▸ JOBS:
(a) Reproduce the passage below on substrate thinning word for word, from "Referring to FIG." up to and including "as described below.".
(b) Decide whether each statement agrees with the passage below on substrate thinning. Answer yes or no for each, and quote the words from the passage that settle it. (i) The semiconductor substrate is thinned while the carrier substrate holds it up. (ii) A chemical mechanical polish is the only process named for the thinning. (iii) In some examples, the thinned thickness falls between 1 μm and 100 μm.

# START OF QUOTED PASSAGE

Referring to FIG. 3, the semiconductor substrate 102 is thinned from a backside direction when the semiconductor substrate 102 is mechanically supported by the carrier substrate 120. The semiconductor substrate 102 can be thinned using a chemical mechanical polish (CMP) or other grinding, polishing, or etch process. The semiconductor substrate 102 can be thinned to a thickness 130 in a range from 1 μm to 100 μm, in some examples. The semiconductor substrate 102 can be thinned to other thickness in other examples. The thickness can be any amount such that an electromagnetic radiation blocking layer that is to be disposed on the backside of the semiconductor substrate 102 generally cannot be physically completely removed without the semiconductor substrate 102 becoming fragile and breaking, as will become clearer as described below.

# END OF QUOTED PASSAGE
# START OF DATASET SECTION

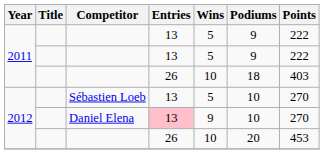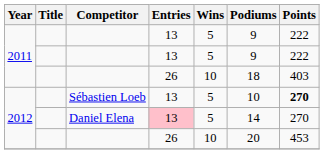Sébastien Loeb | Points: normal -> bold
Daniel Elena | Wins: 9 -> 5
Daniel Elena | Podiums: 10 -> 14
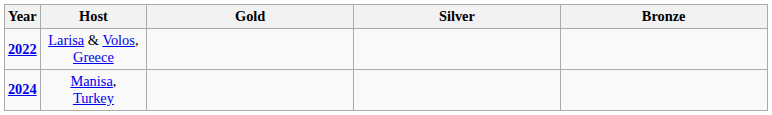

# END OF DATASET SECTION

▸ COMPLETE ANSWERS:
(a)
Referring to FIG. 3, the semiconductor substrate 102 is thinned from a backside direction when the semiconductor substrate 102 is mechanically supported by the carrier substrate 120. The semiconductor substrate 102 can be thinned using a chemical mechanical polish (CMP) or other grinding, polishing, or etch process. The semiconductor substrate 102 can be thinned to a thickness 130 in a range from 1 μm to 100 μm, in some examples. The semiconductor substrate 102 can be thinned to other thickness in other examples. The thickness can be any amount such that an electromagnetic radiation blocking layer that is to be disposed on the backside of the semiconductor substrate 102 generally cannot be physically completely removed without the semiconductor substrate 102 becoming fragile and breaking, as will become clearer as described below.

(b)
(i) Yes: "the semiconductor substrate 102 is thinned from a backside direction when the semiconductor substrate 102 is mechanically supported by the carrier substrate 120"
(ii) No: "using a chemical mechanical polish (CMP) or other grinding, polishing, or etch process"
(iii) Yes: "thinned to a thickness 130 in a range from 1 μm to 100 μm, in some examples"